## [YOUR GOAL]
Write the listing out again word for word. Pictures do not belong in the copy.

## [DATA]
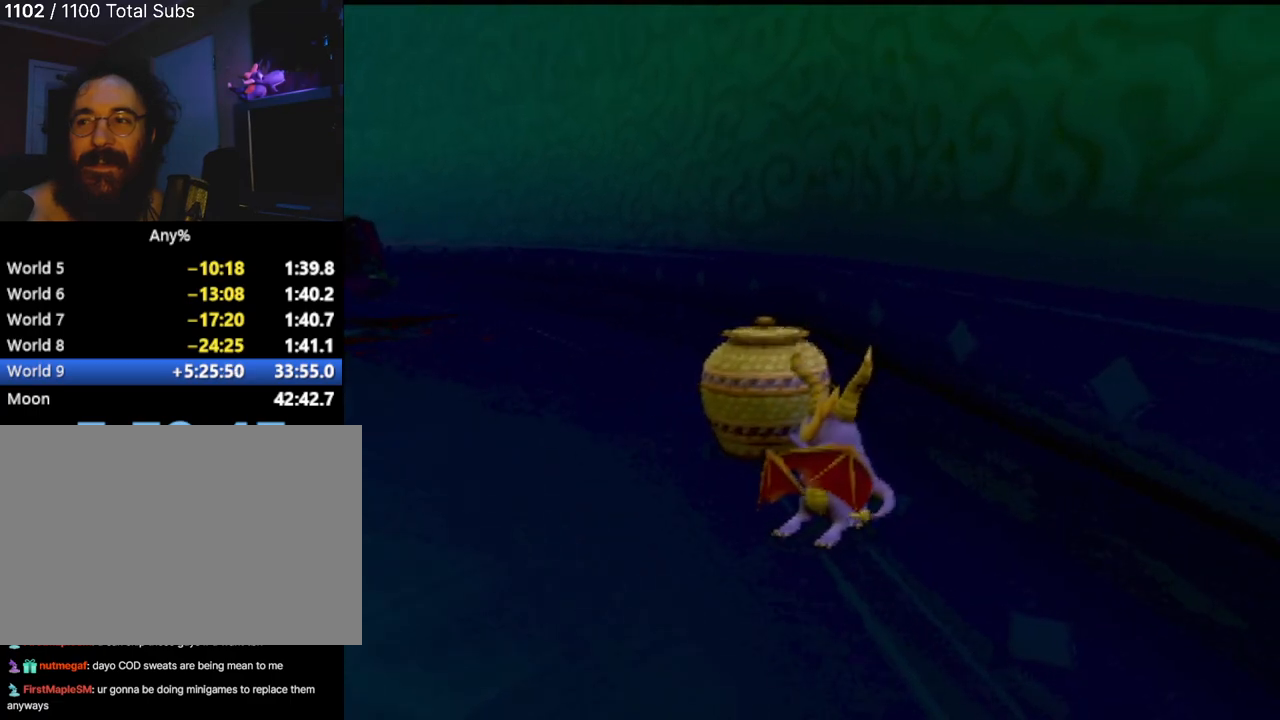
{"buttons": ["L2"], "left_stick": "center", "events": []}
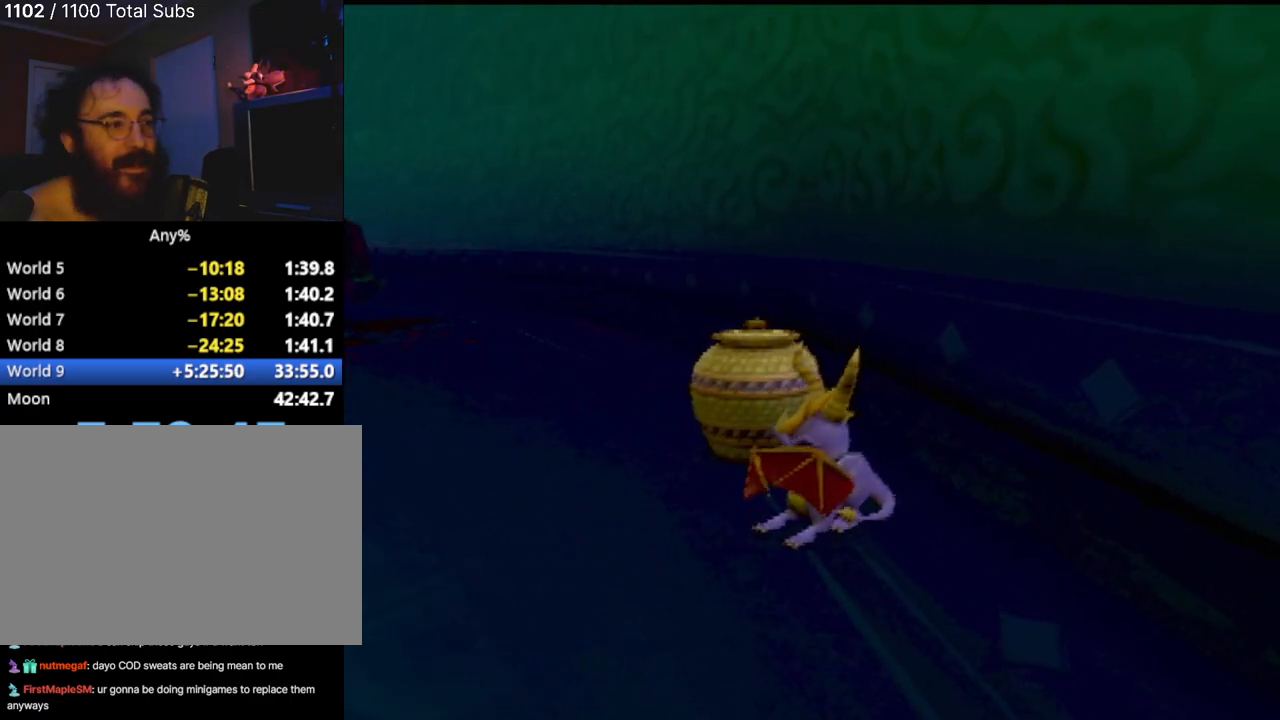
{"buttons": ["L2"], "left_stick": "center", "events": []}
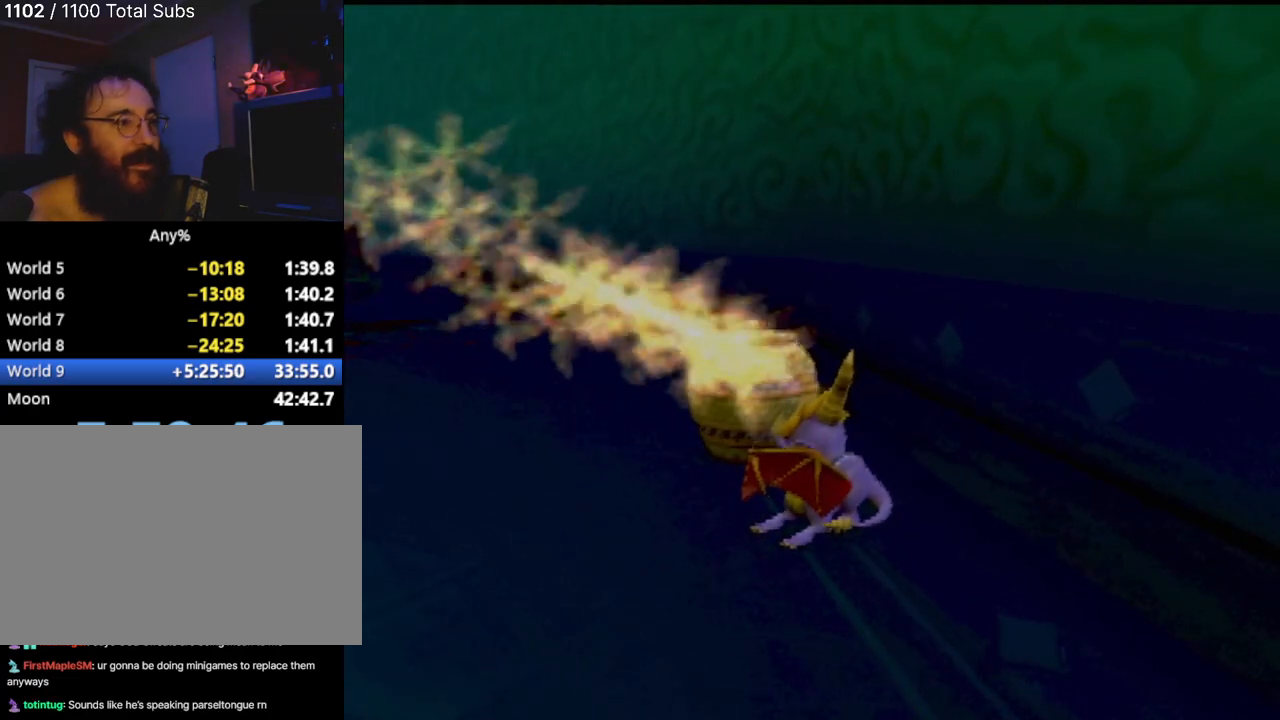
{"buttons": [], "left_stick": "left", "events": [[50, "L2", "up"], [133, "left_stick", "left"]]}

## [TASK ANSWER]
{"buttons": ["L2"], "left_stick": "center", "events": []}
{"buttons": ["L2"], "left_stick": "center", "events": []}
{"buttons": [], "left_stick": "left", "events": [[50, "L2", "up"], [133, "left_stick", "left"]]}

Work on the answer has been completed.